Would you reproduce exactly the lines below from the one holding "252,416 278,391 328,351" through the one holding "213,1604 222,1597C235,1587 259,1560", inclusive, and no others?

=== Data shown ===

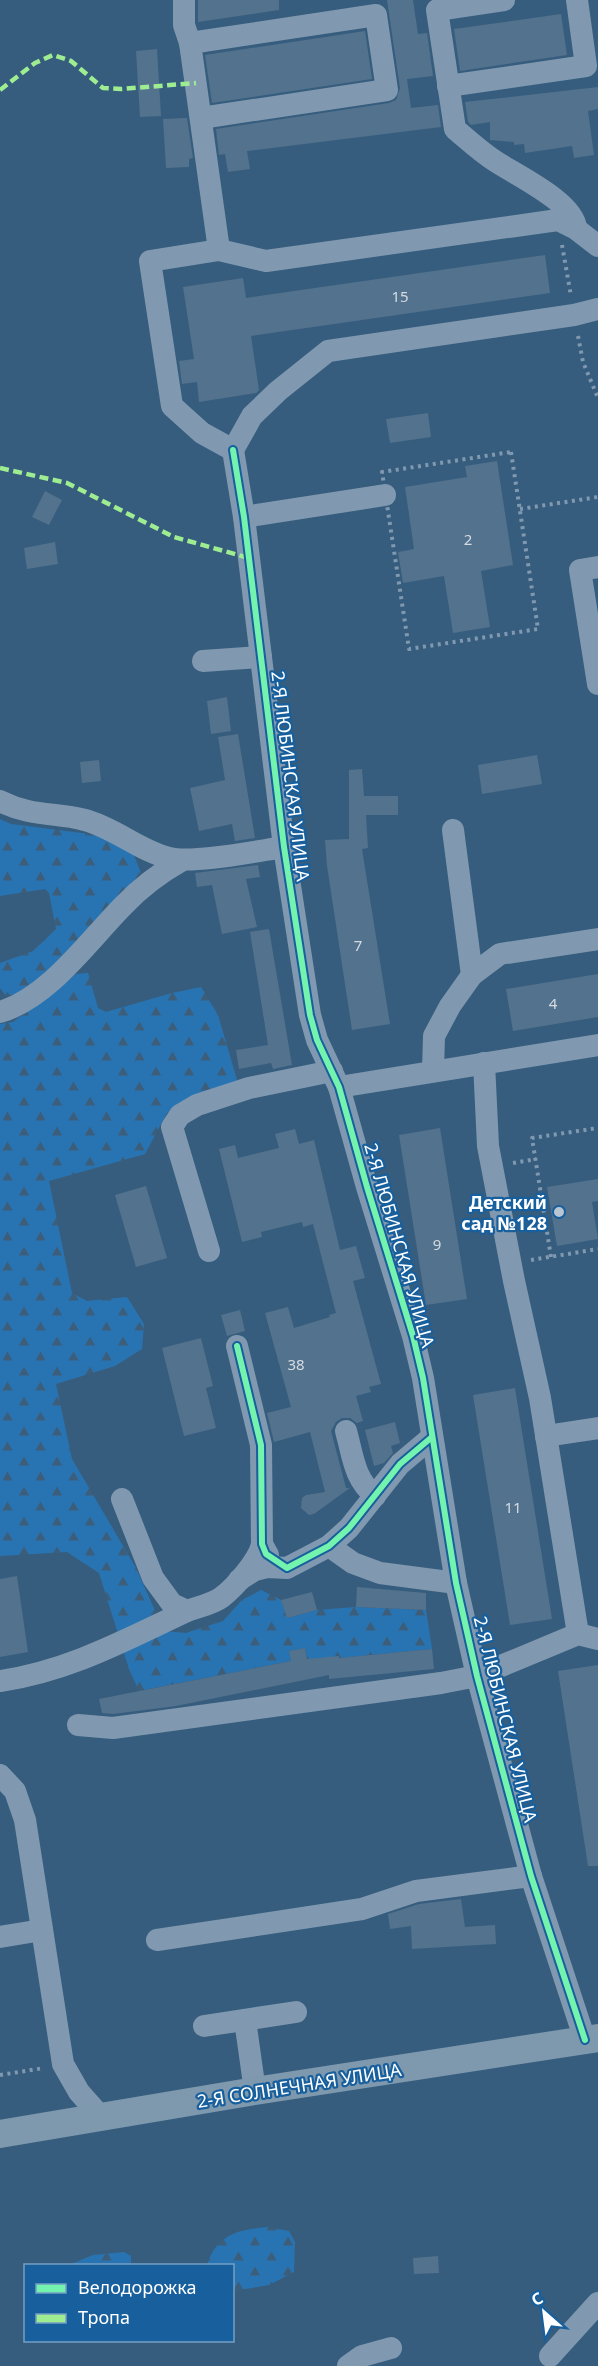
<svg xmlns="http://www.w3.org/2000/svg" width="598" height="2366" font-family="'Noto Sans',sans-serif">
	<style>
		.forest { fill: url(#forest-firs) }
		.building { fill: #53728d }
		.lines { fill: none; stroke-linecap: round; stroke-linejoin: round }
		.path { stroke: #8199b0; stroke-width: 4; stroke-dasharray: 3 4.5; stroke-linecap: butt }
		.minor { stroke: #8199b0; stroke-width: 22 }
		.major { stroke: #7e98ae; stroke-width: 28 }
		.quiet { stroke: #9fed91; stroke-width: 4.5; stroke-dasharray: 9 4.5; stroke-linecap: butt }
		.cycleway-casing { stroke: #175f9d; stroke-width: 10 }
		.cycleway { stroke: #73f3ae; stroke-width: 6 }
		.poi-dot { fill: #b9c6d2; stroke: #175f9d; stroke-width: 2 }
		.labels { text-anchor: middle; dominant-baseline: central; stroke-width: 4.5; stroke-linejoin: round; paint-order: stroke }
		.number-label { font-size: 15px; fill: #d4dce2 }
		.street-label { font-size: 18px; fill: #fff; stroke: #175f9d }
		.poi-label { font-size: 18px; font-weight: bold; fill: #fff; stroke: #175f9d; text-anchor: end }
	</style>
	<defs>
		<pattern id="forest-firs" width="22" height="20" patternUnits="userSpaceOnUse" patternTransform="scale(1.5)"><rect width="22" height="20" fill="#2874b2"/><path d="M5 1l3.5 6h-7zM16 11l3.5 6h-7z" fill="#3c5e7a"/></pattern>
	</defs>
	<rect width="100%" height="100%" fill="#365d7e"/>
	<g class="forest">
		<polygon points="0,819 11,824 105,836 133,853 141,873 69,953 22,993 6,996 0,988 0,963 33,951 56,929 49,893 45,889 0,896"/>
		<polygon points="88,973 98,1008 106,1012 172,993 201,987 218,1015 237,1080 218,1093 167,1113 145,1154 49,1181 72,1293 87,1301 127,1297 144,1324 142,1349 115,1366 56,1384 72,1459 136,1568 164,1631 186,1633 223,1621 242,1600 261,1590 281,1600 287,1618 317,1610 356,1607 426,1610 432,1649 339,1658 339,1656 308,1663 305,1648 289,1651 291,1661 139,1691 129,1669 99,1573 67,1552 0,1556 0,1024 13,1022 76,974"/>
		<path d="M267,2227L289,2231L295,2242L294,2272L269,2285L233,2291L232,2266L207,2265C217,2234 238,2230 267,2227Z"/>
		<polygon points="124,2252 131,2256 131,2265 69,2265 93,2255"/>
	</g>
	<g class="building">
		<polygon points="198,0 279,0 279,10 198,22"/>
		<polygon points="387,0 413,0 418,34 427,33 433,76 407,79 411,108 438,105 441,127 247,151 250,169 228,172 225,154 219,155 216,129 389,103 396,100 400,88"/>
		<polygon points="561,14 567,55 460,71 454,29"/>
		<polygon points="365,31 372,79 212,103 205,55"/>
		<polygon points="157,49 161,116 140,117 136,51"/>
		<polygon points="598,87 598,109 588,111 594,155 574,158 572,146 525,153 524,144 514,145 514,142 490,140 490,122 471,125 468,122 465,102"/>
		<polygon points="187,118 193,158 189,159 189,167 166,168 163,119"/>
		<polygon points="545,255 550,293 251,336 259,390 256,393 199,402 197,382 182,384 179,361 194,359 183,287 243,278 246,298"/>
		<polygon points="428,413 431,437 390,443 386,419"/>
		<polygon points="497,461 513,565 481,571 490,627 453,633 444,576 403,583 398,552 414,549 405,487 467,477 465,466"/>
		<polygon points="45,491 62,500 49,525 32,517"/>
		<polygon points="55,542 58,564 27,569 24,548"/>
		<polygon points="227,697 231,731 211,734 207,701"/>
		<polygon points="238,734 255,838 235,841 232,824 199,831 190,788 225,780 218,737"/>
		<polygon points="537,755 542,784 482,794 478,765"/>
		<polygon points="99,760 101,781 82,783 80,762"/>
		<polygon points="362,769 364,796 398,796 398,815 366,815 368,848 362,849 390,1024 352,1030 327,866 325,840 349,839 349,770"/>
		<polygon points="258,865 260,877 246,879 257,927 222,934 212,885 197,887 195,873"/>
		<polygon points="269,929 292,1065 273,1069 271,1063 239,1069 236,1050 268,1045 250,932"/>
		<polygon points="598,974 598,1017 513,1031 506,989"/>
		<polygon points="440,1128 467,1299 426,1305 399,1135"/>
		<polygon points="295,1129 299,1144 314,1140 340,1250 356,1246 365,1278 353,1281 381,1384 369,1387 371,1392 356,1396 363,1421 357,1423 350,1418 342,1418 336,1422 331,1431 346,1488 350,1488 314,1514 309,1515 301,1508 302,1498 306,1495 325,1492 310,1432 274,1442 267,1413 291,1407 265,1313 288,1307 294,1328 330,1317 329,1315 336,1313 313,1224 303,1227 302,1222 261,1232 262,1237 242,1242 219,1149 235,1145 238,1158 279,1148 275,1134"/>
		<polygon points="598,1179 598,1201 592,1202 598,1239 557,1246 547,1187"/>
		<polygon points="146,1186 167,1258 136,1267 115,1195"/>
		<polygon points="240,1310 245,1331 227,1336 221,1315"/>
		<polygon points="201,1338 213,1386 206,1388 216,1428 184,1436 162,1348"/>
		<polygon points="515,1388 552,1619 510,1625 473,1395"/>
		<polygon points="395,1422 400,1443 391,1446 393,1453 384,1463 374,1466 365,1430"/>
		<polygon points="17,1576 28,1652 0,1657 0,1579"/>
		<polygon points="357,1587 426,1593 426,1610 356,1607"/>
		<polygon points="312,1592 317,1610 287,1618 281,1600"/>
		<polygon points="305,1648 307,1659 339,1656 339,1658 432,1649 434,1669 329,1679 329,1675 176,1706 113,1714 102,1713 99,1699 291,1661 289,1651"/>
		<polygon points="598,1665 598,1866 588,1866 558,1671"/>
		<polygon points="461,1899 465,1927 495,1925 496,1944 412,1949 411,1926 390,1929 388,1914 419,1904"/>
		<polygon points="438,2256 439,2273 414,2274 413,2258"/>
	</g>
	<g class="lines">
		<g class="path">
			<polyline points="562,245 571,296"/>
			<polyline points="578,336 583,362 598,398"/>
			<polygon points="511,452 538,629 409,649 382,472"/>
			<polyline points="520,509 598,497"/>
			<polyline points="513,1163 536,1159"/>
			<polyline points="551,1257 532,1138 598,1128"/>
			<polyline points="531,1260 598,1249"/>
			<polyline points="0,2075 44,2068"/>
		</g>
		<g class="minor">
			<polyline points="184,0 184,25 190,43 219,250 150,261 172,406 202,433 233,450"/>
			<path d="M504,0L437,10L455,129C468,140 481,152 495,161C516,175 574,202 576,228"/>
			<polyline points="190,43 376,15 387,90 201,118"/>
			<polyline points="448,86 586,66 577,0"/>
			<polyline points="219,250 266,261 558,220 576,229 598,246"/>
			<polyline points="233,450 244,517 284,847 310,1015 317,1040 339,1087 367,1187 413,1336 423,1378 456,1583 477,1676 531,1876 585,2040"/>
			<polyline points="233,450 252,416 278,391 328,351 574,315 598,309"/>
			<polyline points="244,517 385,495"/>
			<polyline points="598,567 580,570 598,684"/>
			<polyline points="203,661 261,657"/>
			<path d="M0,801C32,817 54,812 85,820C115,828 140,851 169,858C193,864 257,851 284,847"/>
			<polyline points="453,830 472,975"/>
			<path d="M0,1012C49,998 89,940 124,905C141,887 160,873 181,861"/>
			<polyline points="484,1063 488,1146 514,1281 540,1398 578,1634"/>
			<polyline points="433,1071 434,1036 450,1006 472,975 500,954 598,939"/>
			<polyline points="339,1087 598,1045"/>
			<polyline points="209,1251 172,1127 180,1115 197,1105 249,1088 332,1071"/>
			<polyline points="237,1346 261,1445 262,1544 268,1555"/>
			<path d="M346,1431C353,1456 354,1479 375,1496"/>
			<polyline points="546,1436 598,1428"/>
			<path d="M122,1499L153,1578L172,1604L187,1611C198,1607 213,1604 222,1597C235,1587 259,1560 262,1544"/>
			<polyline points="329,1546 353,1563 380,1573 456,1583"/>
			<polyline points="239,1580 255,1570 267,1567 287,1568 329,1546 349,1528 400,1464 432,1437"/>
			<path d="M0,1681C69,1671 125,1640 187,1611"/>
			<polyline points="78,1725 113,1728 441,1683 477,1676 578,1634 598,1639"/>
			<polyline points="0,1775 15,1791 25,1820 63,2064 79,2092 102,2118"/>
			<polyline points="0,1937 42,1930"/>
			<polyline points="157,1940 362,1909 416,1891 531,1876"/>
			<polyline points="245,2020 255,2091"/>
			<polyline points="204,2026 296,2012"/>
			<polyline points="550,2356 598,2303"/>
			<polyline points="348,2366 362,2356 391,2348"/>
		</g>
		<polyline class="major" points="0,2134 255,2091 598,2038"/>
		<g class="quiet">
			<polyline points="0,90 35,63 53,55 71,61 103,88 121,89 196,83"/>
			<polyline points="0,468 67,483 174,537 249,558"/>
		</g>
		<g class="cycleway-casing">
			<g id="cycleway">
				<polyline points="233,450 244,517 284,847 310,1015 317,1040 339,1087 367,1187 413,1336 423,1378 456,1583 477,1676 531,1876 585,2040"/>
				<polyline points="237,1346 261,1445 262,1544 266,1554 287,1568 329,1546 349,1528 400,1464 432,1437"/>
			</g>
		</g>
		<use href="#cycleway" class="cycleway"/>
	</g>
	<circle class="poi-dot" cx="559" cy="1212" r="6"/>
	<g class="labels">
		<g class="number-label">
			<text x="400" y="296">15</text>
			<text x="468" y="539">2</text>
			<text x="358" y="945">7</text>
			<text x="553" y="1003">4</text>
			<text x="437" y="1244">9</text>
			<text x="296" y="1364">38</text>
			<text x="513" y="1507">11</text>
		</g>
		<g class="street-label">
			<text transform="translate(291 776) rotate(83)">2-Я ЛЮБИНСКАЯ УЛИЦА</text>
			<text transform="translate(400 1245) rotate(74)">2-Я ЛЮБИНСКАЯ УЛИЦА</text>
			<text transform="translate(506 1719) rotate(76)">2-Я ЛЮБИНСКАЯ УЛИЦА</text>
			<text transform="translate(299 2085) rotate(-9)">2-Я СОЛНЕЧНАЯ УЛИЦА</text>
		</g>
		<g class="poi-label">
			<text x="547" y="1202">Детский<tspan x="547" dy="21">сад №128</tspan></text>
		</g>
	</g>
	<rect x="24" y="2264" width="210" height="78" fill="#175f9d" stroke="#749fc4" stroke-width="1.5"/>
	<rect x="36" y="2284" width="30" height="9" fill="#73f3ae" stroke="#749fc4" stroke-width="1.5"/>
	<text x="78" y="2294" font-size="18" fill="#ffffff">Велодорожка</text>
	<rect x="36" y="2314" width="30" height="9" fill="#9fed91" stroke="#749fc4" stroke-width="1.5"/>
	<text x="78" y="2324" font-size="18" fill="#ffffff">Тропа</text>
	<g transform="translate(544 2312) rotate(332)" stroke="#175f9d" stroke-width="4.5" paint-order="stroke">
	<path d="M0-4.5L10 22L0 15L-10 22Z" fill="#ffffff"/>
	<text y="-9" font-size="16" font-weight="bold" text-anchor="middle" fill="#ffffff">С</text>
	</g>
</svg>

===

Output for this task:
			<polyline points="233,450 252,416 278,391 328,351 574,315 598,309"/>
			<polyline points="244,517 385,495"/>
			<polyline points="598,567 580,570 598,684"/>
			<polyline points="203,661 261,657"/>
			<path d="M0,801C32,817 54,812 85,820C115,828 140,851 169,858C193,864 257,851 284,847"/>
			<polyline points="453,830 472,975"/>
			<path d="M0,1012C49,998 89,940 124,905C141,887 160,873 181,861"/>
			<polyline points="484,1063 488,1146 514,1281 540,1398 578,1634"/>
			<polyline points="433,1071 434,1036 450,1006 472,975 500,954 598,939"/>
			<polyline points="339,1087 598,1045"/>
			<polyline points="209,1251 172,1127 180,1115 197,1105 249,1088 332,1071"/>
			<polyline points="237,1346 261,1445 262,1544 268,1555"/>
			<path d="M346,1431C353,1456 354,1479 375,1496"/>
			<polyline points="546,1436 598,1428"/>
			<path d="M122,1499L153,1578L172,1604L187,1611C198,1607 213,1604 222,1597C235,1587 259,1560 262,1544"/>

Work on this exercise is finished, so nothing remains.